■ Estratto della pagina
● ● ● ● ●

Riconversione produttiva (tratto da “il manifesto”, 11 agosto 2010)
Lo scorso dicembre, al COP15 di Copenhagen, tutti i governi del mondo si erano trovati d’accordo nel riconoscere la gravità della minaccia climatica che incombe sul pianeta e la necessità di adottare misure drastiche e urgenti per farvi fronte. Ma quanto a trovare un accordo che ripartisse tra i diversi paesi l’onere delle misure da adottare, o anche solo decidere misure unilaterali che indicassero agli altri la strada da seguire, il fallimento è stato totale. Perché?
Ha pesato innanzitutto la collusione con l’industria, o il suo condizionamento; e non solo di quella direttamente legata a estrazione, trasporto, lavorazione e distribuzione degli idrocarburi. Quell’industria è in grado di coinvolgere nelle sue iniziative lobbistiche tutti o quasi gli altri settori portanti dell’economia: finanza, automotive, costruzioni, agroalimentare, chimica, ecc.
Ma ha pesato molto di più sull’establishment sia politico che finanziario e industriale l’assenza di una visione strategica dei processi in corso. Il liberismo, la tesi fantasiosa che il mercato trovi da sé, o al massimo con qualche “aiutino”, il rimedio ai danni che affliggono il pianeta e i suoi abitanti, inchioda i suoi fautori a un eterno presente senza passato né futuro; fermo, in politica, al giorno per giorno; in economia, alle “trimestrali”; nelle consorterie accademiche, alle lotte di potere: rendendo tutti incapaci di un approccio prospettico.

● ● ● ● ●

■ Estratto dei dati
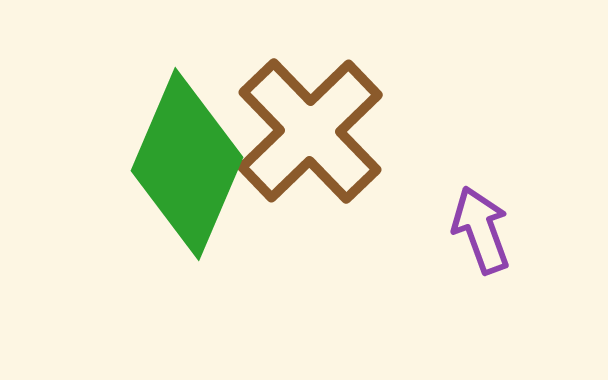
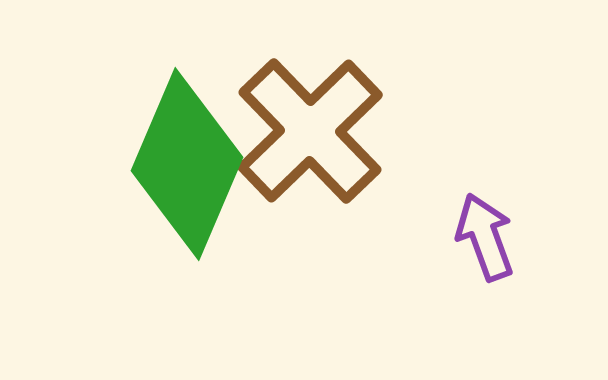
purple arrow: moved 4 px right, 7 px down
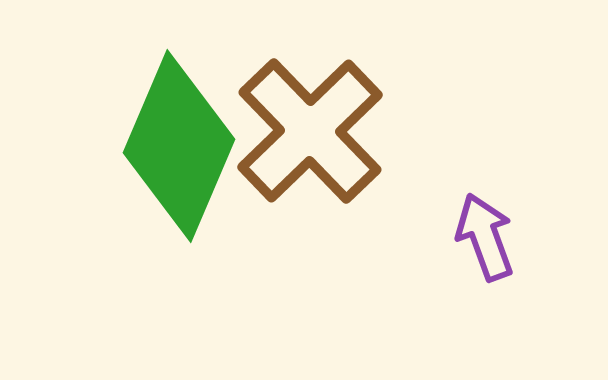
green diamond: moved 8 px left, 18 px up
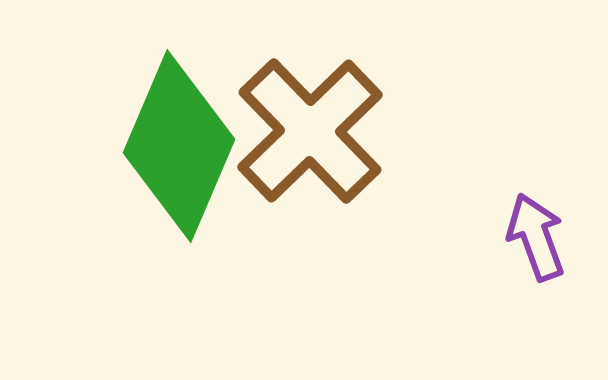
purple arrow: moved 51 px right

● ● ● ● ●

■ Compito richiesto
Prosegua l'articolo sulla riconversione produttiva, riprendendo subito dopo l'ultima frase riportata.

■ Risposta
Ma il vero problema è un altro: affrontare i cambiamenti climatici richiede una conversione radicale del sistema produttivo, dell’impiantistica, dei consumi e degli stili di vita intorno a cui si sono consolidate abitudini e aspirazioni della maggior parte della popolazione mondiale. Non si tratta solo di definire obiettivi che cozzano con i miti produttivistici, consumistici e occupazionali dell’oggi (di questo, chi più e chi meno, sono capaci tutti). Il fatto è che una conversione ambientale di produzioni e consumi non può essere gestita con i tradizionali strumenti di governo: in particolare, con quelli messi in campo per far fronte alla crisi in corso: le politiche di bilancio per salvare le banche; gli incentivi al consumo per salvare l’industria dell’auto; le “grandi opere”, nella speranza che rimettano in moto l’economia.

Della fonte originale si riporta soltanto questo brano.